When there is little or no trust in a government’s ability to manage immigration, the capacity to test creative immigration and integration ideas—and build a system that learns from its own experiences, and particularly its mistakes—is severely curtailed, and the penalties for missteps become disproportionately higher. Conversely, winning and maintaining public confidence allow policymakers the political and management space to experiment and maneuver, while mitigating the penalty for the occasional “failure”—inevitable in any complex system.
Public confidence hinges on not just concrete policies and their results, but also on how government activities and outcomes are interpreted and presented to the public, as a new Transatlantic Council on Migration report by MPI Distinguished Senior Fellow and President Emeritus Demetrios G. Papademetriou makes clear.
In Maintaining Public Trust in the Governance of Migration, Papademetriou outlines the principal challenges to public trust that policymakers face—including both external forces as well as the structure of government itself—and reflects on why it is so crucial for immigration policymakers to win back public confidence.
While politicians and public servants responsible for migration cannot control external factors—such as global conflict, instability, and vast opportunity differentials that may give rise to large-scale migration—they can address a host of interlinked governance challenges that affect how an immigration system is perceived by the public.
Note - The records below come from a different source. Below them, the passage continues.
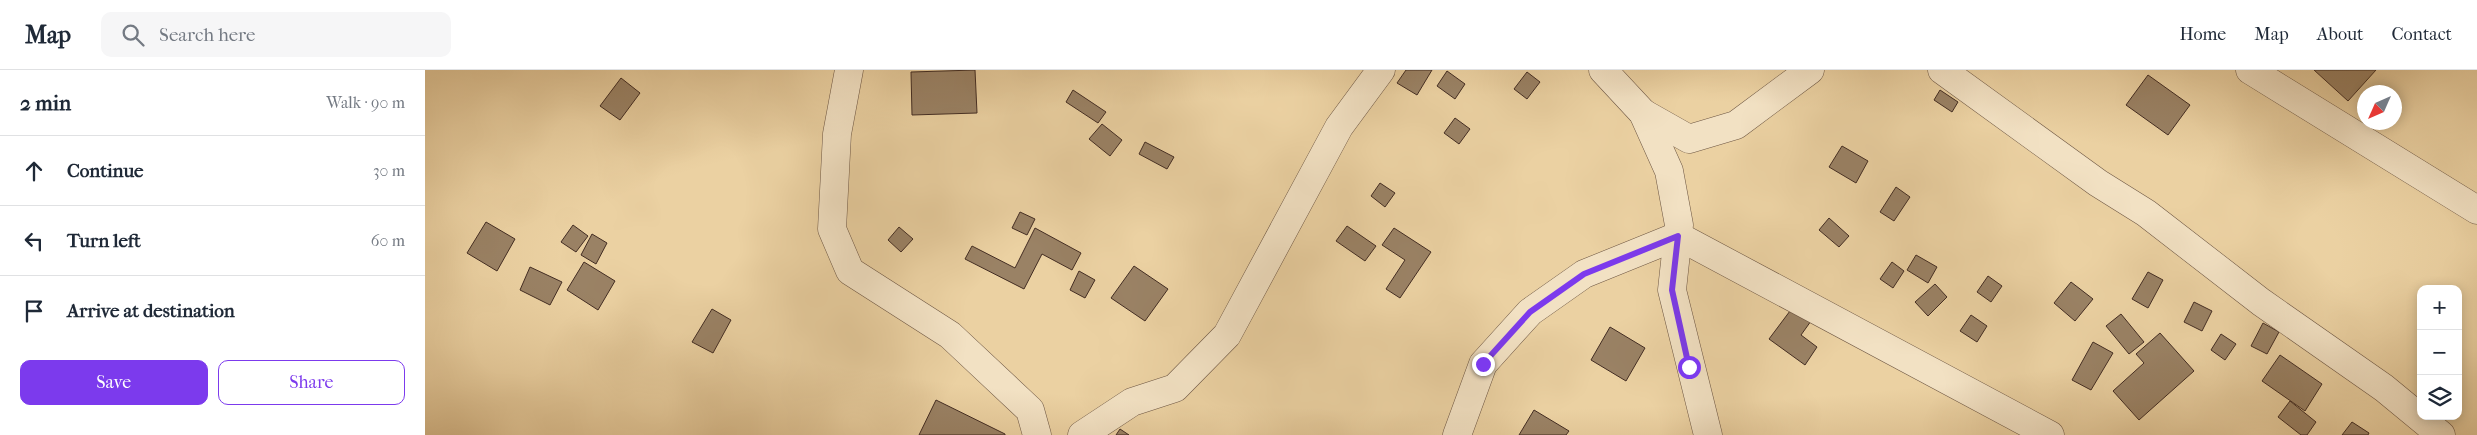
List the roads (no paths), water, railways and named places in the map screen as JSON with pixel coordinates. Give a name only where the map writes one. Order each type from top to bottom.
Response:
[{"type":"street","points":[[1082,435],[1132,402],[1175,388],[1227,334],[1339,127],[1381,70]]},
{"type":"street","points":[[1603,70],[1643,113],[1689,138],[1736,125],[1810,70]]},
{"type":"street","points":[[1942,70],[2098,183],[2146,213],[2261,302],[2384,388],[2441,435]]},
{"type":"street","points":[[2250,70],[2477,210]]},
{"type":"street","points":[[847,74],[837,134],[832,229],[850,271],[950,335],[1030,410],[1037,435]]},
{"type":"street","points":[[1643,113],[1669,171],[1679,224],[1672,290],[1708,435]]},
{"type":"street","points":[[1457,435],[1483,364],[1530,312],[1584,274],[1678,236]]},
{"type":"street","points":[[1678,236],[2050,435]]}]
Creating an honest but nuanced narrative about immigration and how it benefits society at large—coupled with straightforward explanations of the tradeoffs that certain decisions require, and thoughtful policies to address the inevitable losers from immigration—is essential to gaining and maintaining trust in the immigration system.
The report is the third in a Transatlantic Council series that examines the drivers of anxiety that often surround immigration and explores the conditions under which these can be addressed. The first publication in this series examines how religious difference is managed across the Atlantic in fundamentally different ways, and the second describes public opinion on immigration in the United Kingdom.